(Reuters) - Three people were killed and many injured on Monday, police said, when a car ploughed into pedestrians and caught fire in Beijing's Tiananmen Square, the site of 1989 pro-democracy protests bloodily suppressed by the government.
Chinese Foreign Ministry spokeswoman Hua Chunying, asked whether the government believed the incident was a terror attack, said she did not know the specifics of the case and declined further comment.
Police said on their official microblog that the car veered off the road at the north of the square, a major tourist attraction, crossed the barriers and caught fire.

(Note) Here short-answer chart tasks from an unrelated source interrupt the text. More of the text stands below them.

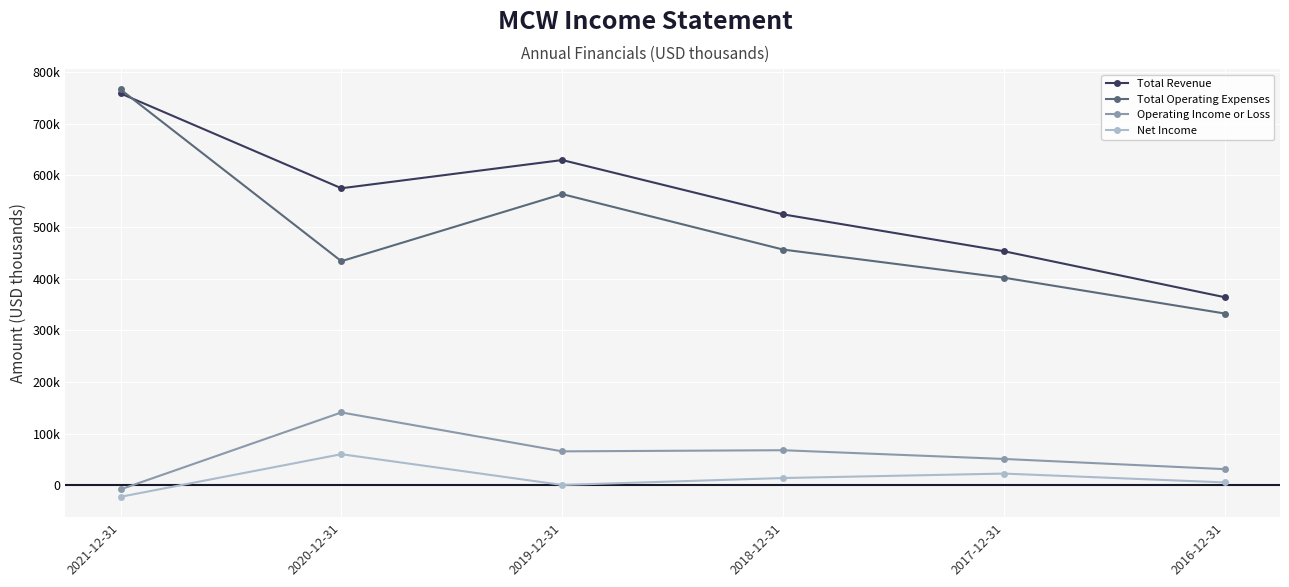

True or false: Total Revenue and Total Operating Expenses cross at least once.

True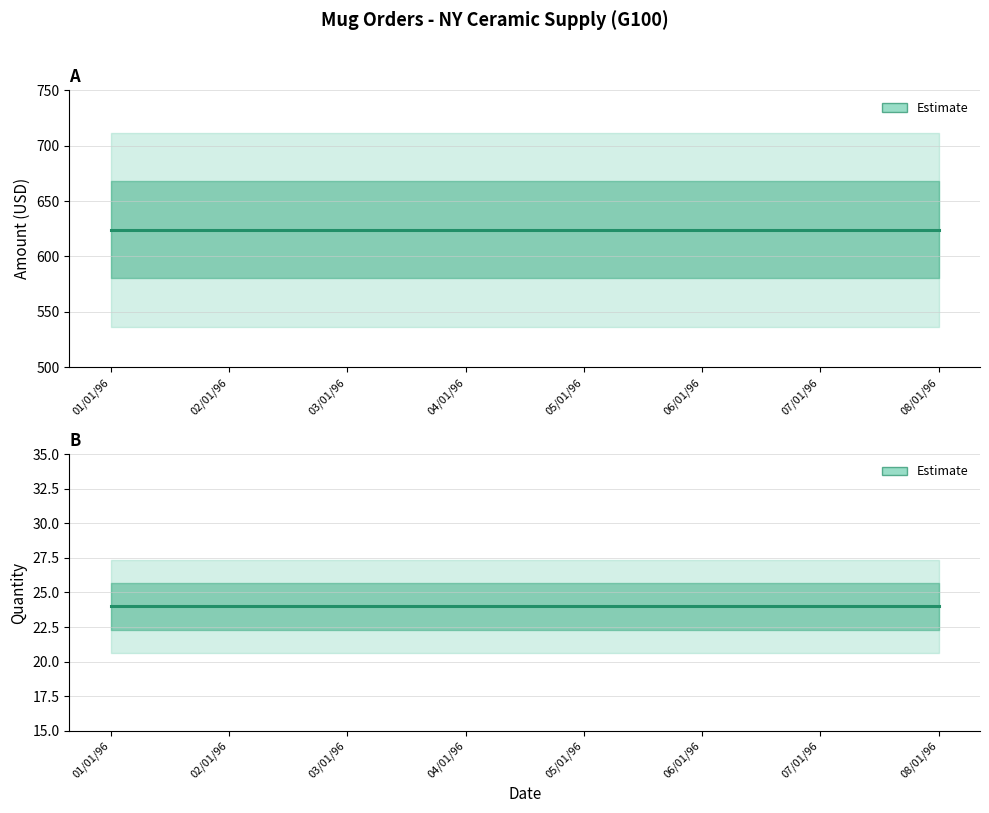

How many lines are shown in the chart?

2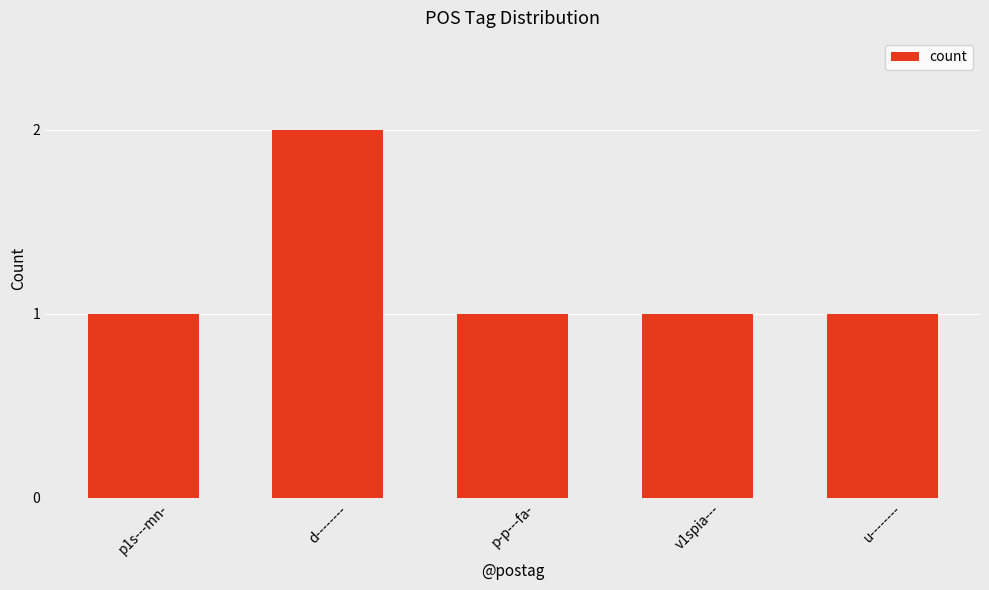

Reading right to left, list all the values displayed in this chart.

u--------=1	v1spia---=1	p-p---fa-=1	d--------=2	p1s---mn-=1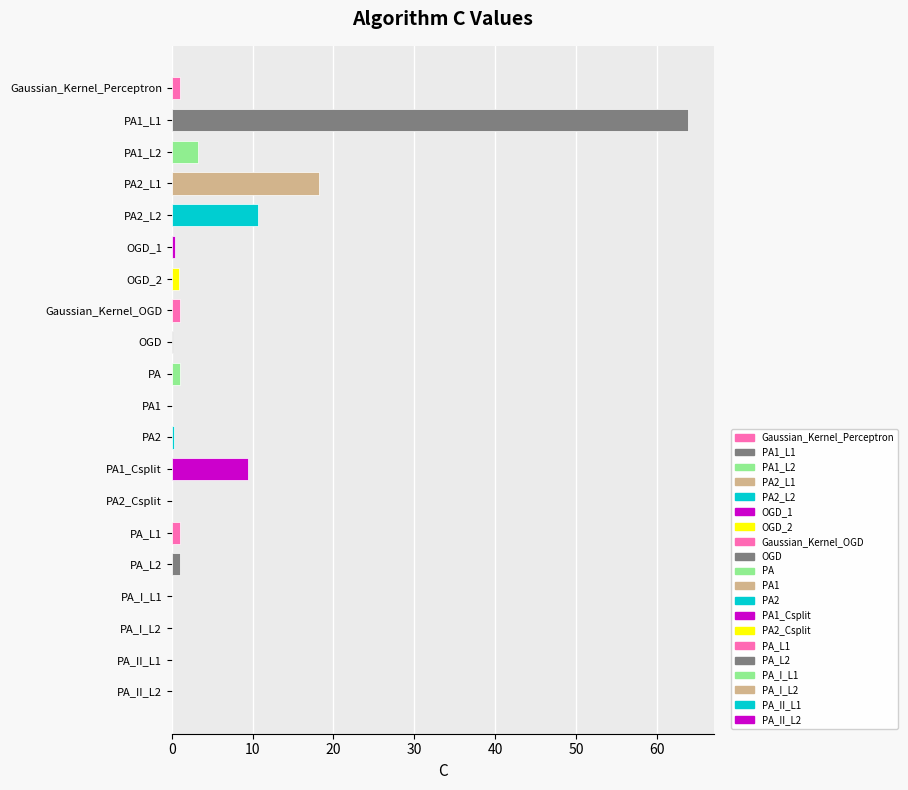

What is the greatest value displayed?

63.8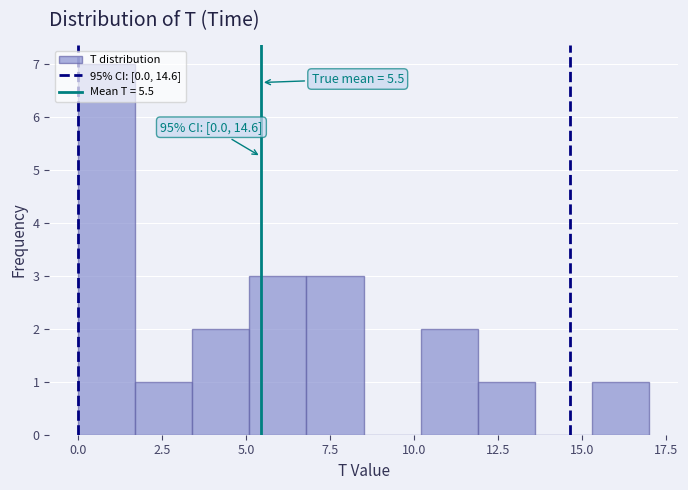

Around what value on the x-axis is the tallest bar? Give the approximate position of its centre, as read against the axis.

1.0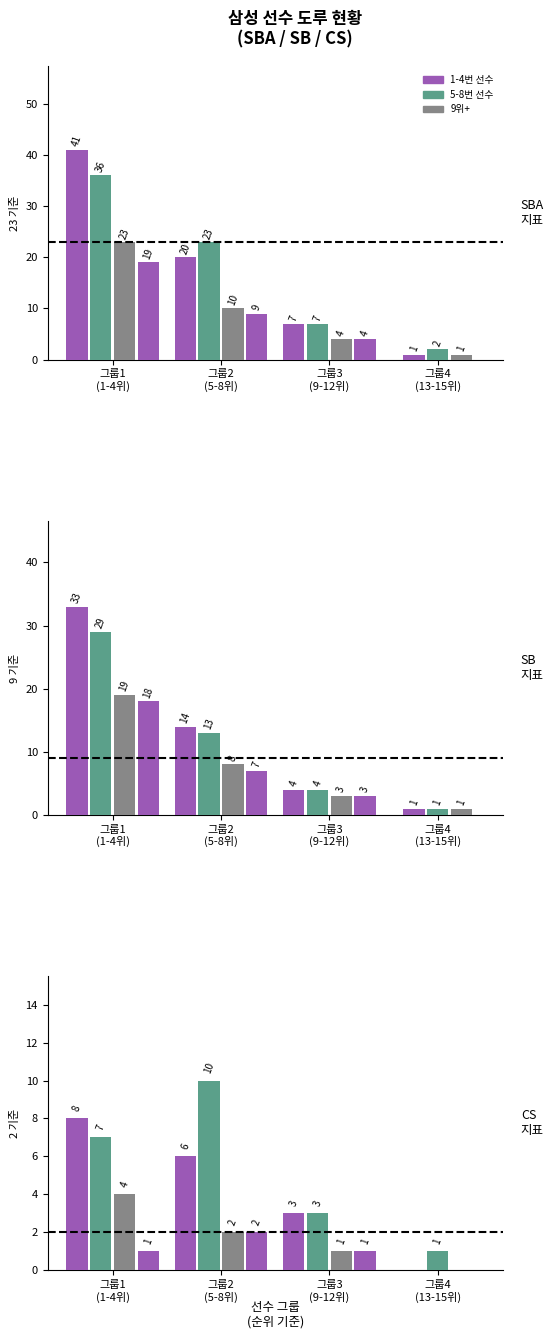

Count the CS values in the range 1 to 6.

10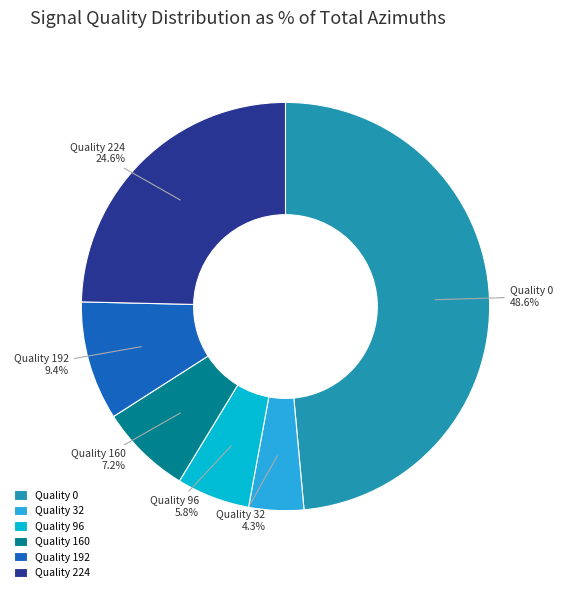

Count the number of slices in the pie.

6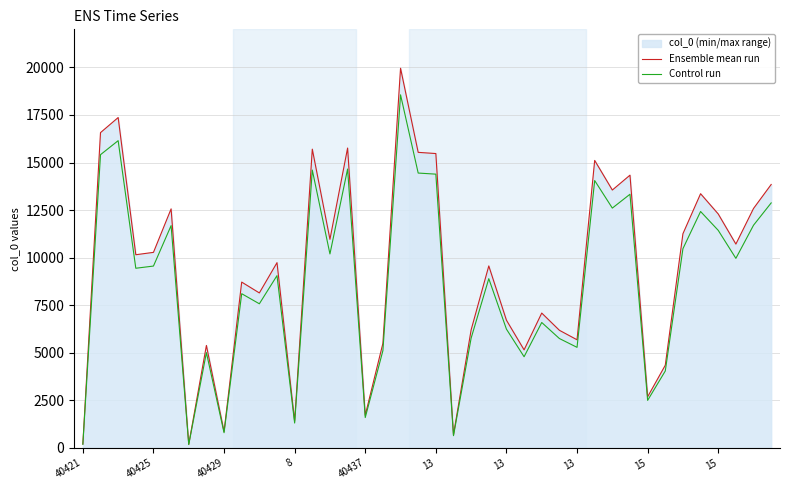

True or false: Ensemble mean run and Control run intersect in this chart.

False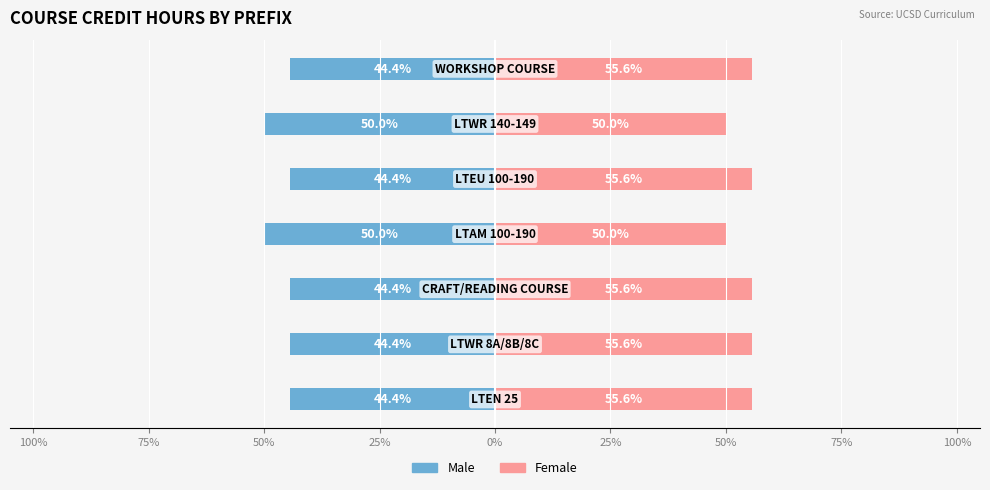

What are all the series names shown in the legend?

Male, Female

The three people in the car died, they said. The official Xinhua news agency said 11 tourists and police officers were injured and had been taken to hospital.
The car crashed almost directly in front of the main entrance of the Forbidden City, where there hangs a huge portrait of the founder of Communist China, Mao Zedong.
Tiananmen Square is always under heavy security due to its proximity to the Zhongnanhai compound of the central leadership and due to the Great Hall of the People which overlooks the square. It is also the site of Mao's mausoleum.
But the square is still a magnet for protesters, especially around the June 4 anniversary of the crushing of the student-led demonstrations in 1989, though they are normally swiftly bundled away by police.
A Reuters witness said he saw fire engines, an ambulance and numerous police cars heading in the direction of the fire, which sent a plume of black smoke into the sky.
The main road through the square was briefly closed. Police also evacuated the main part of the square.
A foreign tourist who was on the square and asked not to be identified said she heard an explosion followed by a fire.